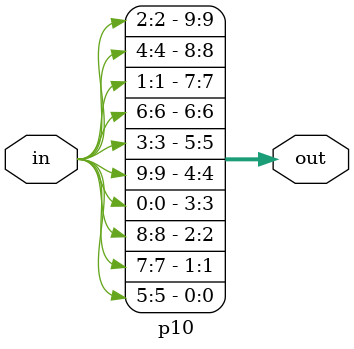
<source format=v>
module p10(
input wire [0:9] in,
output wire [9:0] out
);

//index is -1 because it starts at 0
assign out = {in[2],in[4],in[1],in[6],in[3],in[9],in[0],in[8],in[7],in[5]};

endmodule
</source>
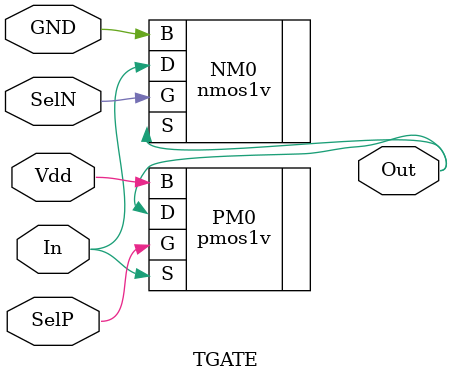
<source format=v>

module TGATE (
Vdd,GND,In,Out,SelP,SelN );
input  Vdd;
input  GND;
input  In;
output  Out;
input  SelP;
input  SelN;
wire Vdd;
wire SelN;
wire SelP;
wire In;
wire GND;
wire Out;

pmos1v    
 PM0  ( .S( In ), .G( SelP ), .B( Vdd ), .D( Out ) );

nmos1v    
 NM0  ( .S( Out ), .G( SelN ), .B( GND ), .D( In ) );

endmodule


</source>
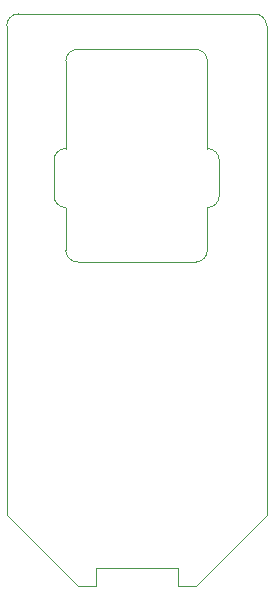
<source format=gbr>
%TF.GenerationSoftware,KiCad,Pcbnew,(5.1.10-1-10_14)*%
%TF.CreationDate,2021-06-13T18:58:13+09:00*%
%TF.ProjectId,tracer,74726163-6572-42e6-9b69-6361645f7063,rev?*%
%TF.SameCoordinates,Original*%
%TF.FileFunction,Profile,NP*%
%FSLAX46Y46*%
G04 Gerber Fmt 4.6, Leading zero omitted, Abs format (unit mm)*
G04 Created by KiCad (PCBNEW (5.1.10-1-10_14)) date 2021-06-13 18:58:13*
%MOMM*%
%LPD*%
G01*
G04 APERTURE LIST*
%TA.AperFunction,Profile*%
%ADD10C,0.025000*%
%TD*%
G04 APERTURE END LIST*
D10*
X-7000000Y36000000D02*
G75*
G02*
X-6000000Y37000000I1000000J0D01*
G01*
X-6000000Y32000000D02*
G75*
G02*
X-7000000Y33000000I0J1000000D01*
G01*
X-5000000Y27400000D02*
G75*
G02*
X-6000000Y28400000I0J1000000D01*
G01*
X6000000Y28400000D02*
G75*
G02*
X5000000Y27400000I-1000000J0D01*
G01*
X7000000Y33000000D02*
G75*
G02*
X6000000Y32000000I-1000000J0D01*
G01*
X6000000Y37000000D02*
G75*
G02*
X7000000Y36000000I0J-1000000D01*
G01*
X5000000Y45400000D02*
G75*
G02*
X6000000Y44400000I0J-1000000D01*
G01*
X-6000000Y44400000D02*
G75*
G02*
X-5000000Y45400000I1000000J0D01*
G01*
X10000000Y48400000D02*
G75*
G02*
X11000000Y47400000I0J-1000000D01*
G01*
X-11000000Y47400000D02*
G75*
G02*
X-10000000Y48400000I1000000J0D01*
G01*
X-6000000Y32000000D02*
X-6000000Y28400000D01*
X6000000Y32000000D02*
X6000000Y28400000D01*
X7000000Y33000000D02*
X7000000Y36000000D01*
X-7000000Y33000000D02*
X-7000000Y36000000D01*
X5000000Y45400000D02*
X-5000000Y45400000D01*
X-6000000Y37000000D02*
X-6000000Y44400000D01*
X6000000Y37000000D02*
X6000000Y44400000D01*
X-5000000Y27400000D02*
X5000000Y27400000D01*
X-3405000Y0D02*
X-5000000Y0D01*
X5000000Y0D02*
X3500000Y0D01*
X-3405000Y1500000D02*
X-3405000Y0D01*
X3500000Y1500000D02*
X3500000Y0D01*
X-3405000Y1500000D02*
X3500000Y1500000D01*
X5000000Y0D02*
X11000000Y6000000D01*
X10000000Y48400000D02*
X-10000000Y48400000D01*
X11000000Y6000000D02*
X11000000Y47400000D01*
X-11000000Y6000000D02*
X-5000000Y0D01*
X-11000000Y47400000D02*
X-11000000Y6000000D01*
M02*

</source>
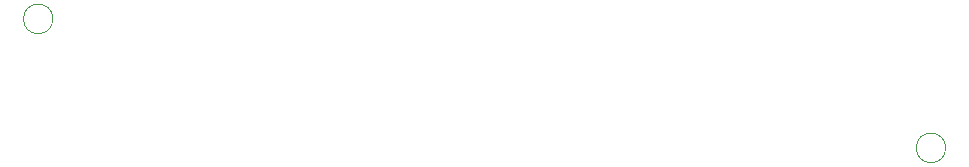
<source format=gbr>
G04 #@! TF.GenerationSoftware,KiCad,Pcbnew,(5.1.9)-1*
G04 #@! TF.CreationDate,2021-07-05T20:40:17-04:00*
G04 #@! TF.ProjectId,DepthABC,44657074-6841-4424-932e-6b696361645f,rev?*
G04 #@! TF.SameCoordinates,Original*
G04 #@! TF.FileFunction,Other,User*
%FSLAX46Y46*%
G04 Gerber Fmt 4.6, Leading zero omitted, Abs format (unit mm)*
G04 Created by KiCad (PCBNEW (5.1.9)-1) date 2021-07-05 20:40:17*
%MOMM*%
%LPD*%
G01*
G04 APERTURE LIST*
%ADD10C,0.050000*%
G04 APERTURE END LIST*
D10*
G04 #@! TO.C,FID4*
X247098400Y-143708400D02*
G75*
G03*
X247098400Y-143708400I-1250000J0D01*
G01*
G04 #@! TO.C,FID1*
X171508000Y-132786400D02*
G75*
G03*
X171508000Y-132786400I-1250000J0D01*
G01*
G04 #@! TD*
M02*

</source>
• • • • • • •
_Directions_.
State how many lines in the preceding material contain the word "ProjectId", and give nothing else.

_Output_.
2